* [LISTED RECORDS]:
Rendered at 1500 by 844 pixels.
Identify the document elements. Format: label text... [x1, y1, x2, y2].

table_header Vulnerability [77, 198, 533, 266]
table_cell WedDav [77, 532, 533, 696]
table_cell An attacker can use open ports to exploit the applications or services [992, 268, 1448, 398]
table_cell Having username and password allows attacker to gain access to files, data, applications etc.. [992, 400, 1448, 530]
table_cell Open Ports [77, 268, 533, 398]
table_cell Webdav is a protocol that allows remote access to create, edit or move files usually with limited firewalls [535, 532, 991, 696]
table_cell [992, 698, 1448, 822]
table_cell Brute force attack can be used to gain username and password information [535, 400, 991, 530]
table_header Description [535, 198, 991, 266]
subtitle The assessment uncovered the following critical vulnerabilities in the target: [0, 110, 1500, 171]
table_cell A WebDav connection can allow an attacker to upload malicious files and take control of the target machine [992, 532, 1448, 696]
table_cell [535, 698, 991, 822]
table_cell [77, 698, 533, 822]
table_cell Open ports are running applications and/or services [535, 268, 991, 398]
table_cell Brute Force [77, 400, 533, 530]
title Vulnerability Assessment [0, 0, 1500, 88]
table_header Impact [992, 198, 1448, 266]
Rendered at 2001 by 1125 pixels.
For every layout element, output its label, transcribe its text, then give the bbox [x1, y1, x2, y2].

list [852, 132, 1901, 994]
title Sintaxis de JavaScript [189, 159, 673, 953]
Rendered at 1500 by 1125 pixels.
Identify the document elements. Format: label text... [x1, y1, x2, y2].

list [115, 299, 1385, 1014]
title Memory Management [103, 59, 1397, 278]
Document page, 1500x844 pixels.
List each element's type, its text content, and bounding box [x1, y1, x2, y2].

* [PROBLEM STATEMENT]:
Every line above should be reproduced precisely.

* [TASK SOLUTION]:
Rendered at 1500 by 844 pixels.
Identify the document elements. Format: label text... [x1, y1, x2, y2].

table_header Vulnerability [77, 198, 533, 266]
table_cell WedDav [77, 532, 533, 696]
table_cell An attacker can use open ports to exploit the applications or services [992, 268, 1448, 398]
table_cell Having username and password allows attacker to gain access to files, data, applications etc.. [992, 400, 1448, 530]
table_cell Open Ports [77, 268, 533, 398]
table_cell Webdav is a protocol that allows remote access to create, edit or move files usually with limited firewalls [535, 532, 991, 696]
table_cell [992, 698, 1448, 822]
table_cell Brute force attack can be used to gain username and password information [535, 400, 991, 530]
table_header Description [535, 198, 991, 266]
subtitle The assessment uncovered the following critical vulnerabilities in the target: [0, 110, 1500, 171]
table_cell A WebDav connection can allow an attacker to upload malicious files and take control of the target machine [992, 532, 1448, 696]
table_cell [535, 698, 991, 822]
table_cell [77, 698, 533, 822]
table_cell Open ports are running applications and/or services [535, 268, 991, 398]
table_cell Brute Force [77, 400, 533, 530]
title Vulnerability Assessment [0, 0, 1500, 88]
table_header Impact [992, 198, 1448, 266]
Rendered at 2001 by 1125 pixels.
For every layout element, output its label, transcribe its text, then give the bbox [x1, y1, x2, y2].

list [852, 132, 1901, 994]
title Sintaxis de JavaScript [189, 159, 673, 953]
Rendered at 1500 by 1125 pixels.
Identify the document elements. Format: label text... [x1, y1, x2, y2].

list [115, 299, 1385, 1014]
title Memory Management [103, 59, 1397, 278]
Document page, 1500x844 pixels.
List each element's type, its text content, and bounding box [x1, y1, x2, y2].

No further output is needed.